Suster itu mengangguk. "Iya, Mbak. Tadi dia ngamuk lagi pas suster lain cek jadi terpaksa kami suntik obat penenang."
Nada terdiam, dia mencoba memahami apa yang terjadi pada ibunya. Mungkin wanita itu terus saja memikirkan anak gadisnya yang sudah tidak ada lagi, terlalu larut dalam kesedihan hingga membuatnya benar-benar di luar kendali siapa pun bahkan diri sendiri.
Gadis itu menarik napasnya lalu beranjak.
"Saya mau cek mama sebentar." Pamitnya lekas beringsut meninggalkan sang suster.
Gadis itu masuk dengan langkah pelan, tak ingin mengganggu tidur ibunya meski dalam reaksi obat penenang. Nada merasa cukup miris mengingat lagi penuturan sang suster, selama ini Dena tidak pernah seperti itu apalagi sampai melukai orang lain. Cukup berat baginya tahu keadaan Dena lebih parah.
Kini, Nada yang sudah berdiri di sisi sang ibu membelai lembut kepala wanita itu lalu mengecup keningnya, dia tersenyum hangat menatap wajah Dena dari jarak sedekat itu. Ada rasa rindu yang pudar setiap kali ia datang ke sana.
"Ma, dua hari lagi ulang tahun Nada. Pasti Nada ke sini bawain mama cupcakes kok, Nada janji," ucap gadis itu meski tidak didengar oleh Dena.
______________
Ruangan bercat krem dengan nuansa bola yang cukup kental, ada beberapa piala yang berbaris rapi pada lemari kaca yang berdiri kokoh di sebelah televisi plasma screen serta beberapa miniatur robot dan motor zaman dulu yang sudah terkunci rapat. Jika tidak, jelas tangan jahil Erik yang akan beraksi.
Tiga buah foto yang berada terpasang pada pigura juga berjejeran di atas nakas, itu semua foto Zada bersama tim futsalnya setelah memenangkan lomba. Tak lupa bad cover yang ia tiduri malam ini juga bergambar Barcelona—tim luar negeri favoritnya juga beberapa koleksi sepatu bola pada sebuah lemari kaca kecil di dekat pintu.

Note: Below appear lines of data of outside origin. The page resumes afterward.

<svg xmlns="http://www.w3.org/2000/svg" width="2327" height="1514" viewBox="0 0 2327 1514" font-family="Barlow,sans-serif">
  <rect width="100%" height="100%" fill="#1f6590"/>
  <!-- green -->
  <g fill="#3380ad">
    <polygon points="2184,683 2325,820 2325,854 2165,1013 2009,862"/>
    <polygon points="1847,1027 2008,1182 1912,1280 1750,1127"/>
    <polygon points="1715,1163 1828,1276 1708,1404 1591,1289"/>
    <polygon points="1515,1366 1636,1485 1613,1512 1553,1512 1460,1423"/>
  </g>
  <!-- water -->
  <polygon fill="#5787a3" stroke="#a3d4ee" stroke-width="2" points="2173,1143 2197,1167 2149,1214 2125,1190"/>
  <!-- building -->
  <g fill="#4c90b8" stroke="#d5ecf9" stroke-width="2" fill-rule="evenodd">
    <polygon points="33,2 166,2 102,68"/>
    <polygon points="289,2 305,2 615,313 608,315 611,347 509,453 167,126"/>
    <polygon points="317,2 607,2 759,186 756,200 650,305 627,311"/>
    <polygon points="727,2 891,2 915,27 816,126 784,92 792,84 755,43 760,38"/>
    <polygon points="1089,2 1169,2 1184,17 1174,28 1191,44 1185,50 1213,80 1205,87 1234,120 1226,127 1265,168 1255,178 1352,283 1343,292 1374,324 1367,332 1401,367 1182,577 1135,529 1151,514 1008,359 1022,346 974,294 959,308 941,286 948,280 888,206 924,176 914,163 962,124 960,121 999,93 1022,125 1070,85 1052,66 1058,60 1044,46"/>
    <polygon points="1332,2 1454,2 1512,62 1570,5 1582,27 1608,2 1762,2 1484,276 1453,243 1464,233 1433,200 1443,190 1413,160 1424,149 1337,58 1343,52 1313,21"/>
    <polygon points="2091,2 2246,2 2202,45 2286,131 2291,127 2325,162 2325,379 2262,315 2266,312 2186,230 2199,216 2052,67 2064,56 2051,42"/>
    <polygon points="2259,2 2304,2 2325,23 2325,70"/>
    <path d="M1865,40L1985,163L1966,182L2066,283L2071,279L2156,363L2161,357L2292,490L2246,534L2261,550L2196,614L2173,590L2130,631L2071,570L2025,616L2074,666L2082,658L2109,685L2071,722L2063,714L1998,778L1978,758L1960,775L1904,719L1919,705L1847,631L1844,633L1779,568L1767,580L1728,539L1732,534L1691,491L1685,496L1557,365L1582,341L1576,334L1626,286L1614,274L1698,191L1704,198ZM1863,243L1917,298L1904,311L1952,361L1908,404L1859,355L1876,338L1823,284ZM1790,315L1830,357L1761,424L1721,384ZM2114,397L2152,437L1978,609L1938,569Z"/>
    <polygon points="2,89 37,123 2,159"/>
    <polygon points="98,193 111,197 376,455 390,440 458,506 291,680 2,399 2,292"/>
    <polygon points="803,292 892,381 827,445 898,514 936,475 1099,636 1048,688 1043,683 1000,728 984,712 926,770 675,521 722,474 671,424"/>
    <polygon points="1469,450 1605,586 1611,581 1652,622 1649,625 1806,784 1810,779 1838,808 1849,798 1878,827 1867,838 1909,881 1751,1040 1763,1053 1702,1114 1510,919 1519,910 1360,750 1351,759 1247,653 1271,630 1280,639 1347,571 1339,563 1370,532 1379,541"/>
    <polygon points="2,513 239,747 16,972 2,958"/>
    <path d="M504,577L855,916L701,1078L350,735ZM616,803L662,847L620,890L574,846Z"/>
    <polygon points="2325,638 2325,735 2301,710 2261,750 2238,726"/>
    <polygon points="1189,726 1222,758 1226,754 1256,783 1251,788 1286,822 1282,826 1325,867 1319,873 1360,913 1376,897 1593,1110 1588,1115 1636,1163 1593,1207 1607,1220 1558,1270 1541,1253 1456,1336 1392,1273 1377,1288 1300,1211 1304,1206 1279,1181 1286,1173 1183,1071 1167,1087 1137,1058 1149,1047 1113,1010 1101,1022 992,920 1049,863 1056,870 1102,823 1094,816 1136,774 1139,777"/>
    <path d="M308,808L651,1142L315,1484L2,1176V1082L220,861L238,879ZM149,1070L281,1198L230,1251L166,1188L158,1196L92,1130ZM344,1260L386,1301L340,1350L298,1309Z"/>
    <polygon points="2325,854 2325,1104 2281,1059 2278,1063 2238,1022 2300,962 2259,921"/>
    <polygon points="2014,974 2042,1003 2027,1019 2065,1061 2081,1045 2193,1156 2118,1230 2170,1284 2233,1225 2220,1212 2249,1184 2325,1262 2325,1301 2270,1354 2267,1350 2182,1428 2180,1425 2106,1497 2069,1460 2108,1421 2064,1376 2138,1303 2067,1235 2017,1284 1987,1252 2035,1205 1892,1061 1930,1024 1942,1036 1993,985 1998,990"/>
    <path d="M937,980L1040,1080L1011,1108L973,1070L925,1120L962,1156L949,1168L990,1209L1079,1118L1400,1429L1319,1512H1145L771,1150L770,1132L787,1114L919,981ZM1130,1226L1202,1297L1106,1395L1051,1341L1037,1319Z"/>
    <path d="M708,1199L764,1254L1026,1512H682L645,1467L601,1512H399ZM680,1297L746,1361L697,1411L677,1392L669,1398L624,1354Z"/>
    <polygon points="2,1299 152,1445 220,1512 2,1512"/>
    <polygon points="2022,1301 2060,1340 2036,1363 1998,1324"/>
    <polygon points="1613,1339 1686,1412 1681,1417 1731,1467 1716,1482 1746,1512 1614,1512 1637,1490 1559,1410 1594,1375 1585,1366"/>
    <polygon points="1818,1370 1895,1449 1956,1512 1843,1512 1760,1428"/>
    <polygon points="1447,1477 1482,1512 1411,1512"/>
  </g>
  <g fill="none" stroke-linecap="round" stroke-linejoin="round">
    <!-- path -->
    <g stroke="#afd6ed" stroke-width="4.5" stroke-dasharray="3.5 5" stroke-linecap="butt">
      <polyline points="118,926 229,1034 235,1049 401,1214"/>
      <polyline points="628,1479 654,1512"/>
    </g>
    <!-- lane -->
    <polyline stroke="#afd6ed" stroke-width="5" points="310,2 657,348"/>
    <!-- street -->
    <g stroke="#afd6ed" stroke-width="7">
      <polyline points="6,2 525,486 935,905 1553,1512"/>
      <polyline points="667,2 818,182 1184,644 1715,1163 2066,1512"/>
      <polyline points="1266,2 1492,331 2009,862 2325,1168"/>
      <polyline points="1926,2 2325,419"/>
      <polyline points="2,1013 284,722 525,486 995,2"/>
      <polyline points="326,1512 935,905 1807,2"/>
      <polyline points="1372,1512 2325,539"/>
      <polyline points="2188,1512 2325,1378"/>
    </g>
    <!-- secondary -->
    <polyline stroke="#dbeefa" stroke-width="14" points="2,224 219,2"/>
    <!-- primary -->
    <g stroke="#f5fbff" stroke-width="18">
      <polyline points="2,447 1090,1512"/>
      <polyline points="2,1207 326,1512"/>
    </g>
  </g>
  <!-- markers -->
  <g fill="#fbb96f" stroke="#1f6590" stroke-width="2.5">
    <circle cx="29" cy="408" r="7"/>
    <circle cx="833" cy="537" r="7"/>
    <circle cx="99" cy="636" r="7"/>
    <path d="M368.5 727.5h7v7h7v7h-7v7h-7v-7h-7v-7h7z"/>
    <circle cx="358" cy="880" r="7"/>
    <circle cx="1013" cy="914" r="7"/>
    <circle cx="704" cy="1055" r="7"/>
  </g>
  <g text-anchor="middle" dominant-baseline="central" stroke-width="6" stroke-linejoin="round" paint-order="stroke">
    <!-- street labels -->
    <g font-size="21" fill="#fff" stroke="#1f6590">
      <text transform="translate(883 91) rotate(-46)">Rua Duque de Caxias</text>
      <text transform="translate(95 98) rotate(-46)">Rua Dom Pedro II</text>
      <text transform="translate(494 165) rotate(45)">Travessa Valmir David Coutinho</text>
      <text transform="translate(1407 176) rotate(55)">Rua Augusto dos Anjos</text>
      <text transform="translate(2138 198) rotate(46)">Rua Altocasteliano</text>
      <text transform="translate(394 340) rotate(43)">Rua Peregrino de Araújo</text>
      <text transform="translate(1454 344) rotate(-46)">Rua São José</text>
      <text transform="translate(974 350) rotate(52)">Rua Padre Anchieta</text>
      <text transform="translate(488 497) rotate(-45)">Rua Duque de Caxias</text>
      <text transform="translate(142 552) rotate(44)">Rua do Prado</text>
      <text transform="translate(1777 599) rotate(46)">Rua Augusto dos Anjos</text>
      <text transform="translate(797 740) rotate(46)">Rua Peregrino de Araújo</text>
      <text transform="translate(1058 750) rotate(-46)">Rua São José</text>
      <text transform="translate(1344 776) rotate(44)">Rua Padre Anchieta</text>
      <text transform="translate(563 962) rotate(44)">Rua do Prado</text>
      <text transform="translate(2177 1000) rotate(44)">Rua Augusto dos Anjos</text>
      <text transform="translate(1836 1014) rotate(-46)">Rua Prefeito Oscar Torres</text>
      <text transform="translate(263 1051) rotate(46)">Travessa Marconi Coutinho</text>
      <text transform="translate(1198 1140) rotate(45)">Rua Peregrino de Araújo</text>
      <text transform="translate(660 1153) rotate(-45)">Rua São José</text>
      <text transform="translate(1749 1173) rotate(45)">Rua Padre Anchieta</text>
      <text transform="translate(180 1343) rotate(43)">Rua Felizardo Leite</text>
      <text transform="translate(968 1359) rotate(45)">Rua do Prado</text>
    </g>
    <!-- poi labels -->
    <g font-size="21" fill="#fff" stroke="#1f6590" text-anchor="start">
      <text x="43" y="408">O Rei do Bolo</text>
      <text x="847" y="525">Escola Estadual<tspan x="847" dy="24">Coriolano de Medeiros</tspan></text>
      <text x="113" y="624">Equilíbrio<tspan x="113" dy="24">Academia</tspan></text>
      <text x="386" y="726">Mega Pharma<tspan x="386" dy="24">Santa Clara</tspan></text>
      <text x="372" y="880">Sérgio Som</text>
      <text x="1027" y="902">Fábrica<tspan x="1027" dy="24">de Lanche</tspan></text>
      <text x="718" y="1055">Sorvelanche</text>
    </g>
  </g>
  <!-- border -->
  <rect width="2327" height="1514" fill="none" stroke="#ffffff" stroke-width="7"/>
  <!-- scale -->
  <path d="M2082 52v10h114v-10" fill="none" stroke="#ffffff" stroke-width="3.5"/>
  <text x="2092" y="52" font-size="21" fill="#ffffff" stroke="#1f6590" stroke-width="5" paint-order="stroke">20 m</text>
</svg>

Dia benar-benar kelelahan setelah pulang sekolah berlanjut mengikuti latihan futsal di sekolah hingga dua jam lamanya, baru setelah maghrib remaja itu memilih mengatupkan kedua bola mata untuk beristirahat. Untunglah Erik sedang pergi bersama ibunya, jadi takkan ada yang bisa mengganggu waktu tidurnya malam ini.
Zada begitu nyenyak terlelap dengan posisi telungkup dan hanya menampakan sisi wajah sebelah kiri saja, dia juga menyalakan AC kamarnya malam ini.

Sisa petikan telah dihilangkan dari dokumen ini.